Claras Großmutter erhob sich zur Begrüßung. Sie war ebenfalls von stattlicher
Statur, wenn auch ihr Rücken schon ein wenig gebeugt war. Mit kräftigem
Händedruck schüttelte sie Emily die Hand.
    „Herzlich willkommen, ich bin Monika Finkelstein, das ist
aber schön, dass ich Claras neue Studienfreundin kennenlerne.“ Emily merkte,
dass sie vor Freude rot wurde, als sie das Wort Freundin hörte. Am anderen Ende
des Salons saß der Mann, mit dem sie Clara einmal in der Mensa gesehen hatte.
Sie wusste, dass er Ruben hieß und zumindest immer wieder ihr Freund war, heute
schien er es zu sein, denn er trat neben Clara, legte ihr den Arm um die
Schultern und gab Emily ebenfalls die Hand.
    „Freut mich, Sie kennenzulernen.“ Warum siezte er sie? Sie
musterte ihn. Er hatte einen gepflegten Fünftagebart, stand betont leger mit
Spielbein und Standbein und schien sich gerne in Szene zu setzen. „Darf ich
Ihnen einen Aperitif anbieten“, fragte er, als wäre er der Hausherr.
    „Ja, gerne“, entgegnete Emily, während sie an den Fransen
ihrer dünnen Weste spielte.
    Clara rollte die Augen. „Würdet ihr euch bitte duzen, Ruben,
was war denn das?“ Er wandte sich abrupt ab und machte sich an der
Sherryflasche zu schaffen.
    „Ruben ist
Astrophysiker, auch ein in Heidelberg Gestrandeter.
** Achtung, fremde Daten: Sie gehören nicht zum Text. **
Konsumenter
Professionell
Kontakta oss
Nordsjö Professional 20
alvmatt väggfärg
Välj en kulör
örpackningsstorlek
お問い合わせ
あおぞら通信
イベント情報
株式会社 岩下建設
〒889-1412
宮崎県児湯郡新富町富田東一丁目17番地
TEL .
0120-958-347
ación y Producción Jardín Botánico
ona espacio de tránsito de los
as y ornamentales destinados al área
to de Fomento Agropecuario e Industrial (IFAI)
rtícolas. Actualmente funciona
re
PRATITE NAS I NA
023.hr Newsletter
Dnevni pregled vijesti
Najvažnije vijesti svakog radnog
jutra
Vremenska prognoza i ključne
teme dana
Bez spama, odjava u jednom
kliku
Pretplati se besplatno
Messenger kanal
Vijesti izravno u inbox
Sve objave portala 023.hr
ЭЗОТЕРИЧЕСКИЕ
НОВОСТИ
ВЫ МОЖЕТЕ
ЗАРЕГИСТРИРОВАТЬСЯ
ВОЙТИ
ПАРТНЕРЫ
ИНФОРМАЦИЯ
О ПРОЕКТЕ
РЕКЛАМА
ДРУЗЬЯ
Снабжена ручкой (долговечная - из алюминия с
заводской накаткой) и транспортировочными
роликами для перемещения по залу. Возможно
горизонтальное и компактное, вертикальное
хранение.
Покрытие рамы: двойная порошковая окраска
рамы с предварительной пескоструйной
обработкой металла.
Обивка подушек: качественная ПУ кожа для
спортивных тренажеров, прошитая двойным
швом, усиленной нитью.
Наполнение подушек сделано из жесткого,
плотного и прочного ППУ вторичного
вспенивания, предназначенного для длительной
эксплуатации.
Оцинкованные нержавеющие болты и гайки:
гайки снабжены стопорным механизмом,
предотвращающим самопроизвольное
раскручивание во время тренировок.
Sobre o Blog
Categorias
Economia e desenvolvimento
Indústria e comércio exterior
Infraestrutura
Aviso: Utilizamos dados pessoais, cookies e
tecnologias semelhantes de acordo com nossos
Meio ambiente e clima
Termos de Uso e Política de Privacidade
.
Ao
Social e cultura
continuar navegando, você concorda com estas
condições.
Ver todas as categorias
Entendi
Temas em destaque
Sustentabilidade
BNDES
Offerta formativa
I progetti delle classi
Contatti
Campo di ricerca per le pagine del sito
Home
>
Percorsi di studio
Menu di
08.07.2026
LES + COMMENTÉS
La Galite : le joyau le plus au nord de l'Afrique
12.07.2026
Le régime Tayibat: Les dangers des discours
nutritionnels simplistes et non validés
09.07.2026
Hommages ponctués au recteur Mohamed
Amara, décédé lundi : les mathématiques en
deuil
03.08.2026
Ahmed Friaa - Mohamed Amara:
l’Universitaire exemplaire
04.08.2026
Er promoviert gerade und
immer, wenn er dabei steckenbleibt, ist er nicht so gut zu haben“, erzählte sie
unbekümmert, während Ruben mit den Zähnen knirschte. Oh je, so spannungsreich
hatte sich Emily den Aufenthalt hier nicht vorstellt. Aber gleichzeitig war es
auch beruhigend, dass selbst die herrlichste Umgebung einen nicht davon abhielt
zu streiten, also konnte sie ihren Neid gleich wieder einpacken. Ruben
überreichte ihr mit einem formvollendeten Diener das Glas und alle prosteten
sich zu: „Auf einen schönen Abend.“ Kurz danach verabschiedete sich Ruben, der
wieder zurück ins Institut musste. „Die Sterne warten“, äußerte er lapidar als
Begründung. Nun, die warten auch noch ein paar Jährchen, dachte Emily und
beobachtete, wie Clara hin- und hergerissen schien zwischen Bedauern und echter
Erleichterung.
    Claras Großmutter seufzte, als er die Tür hinter sich
geschlossen hatte. „Kindchen, du machst es dir nicht leicht“.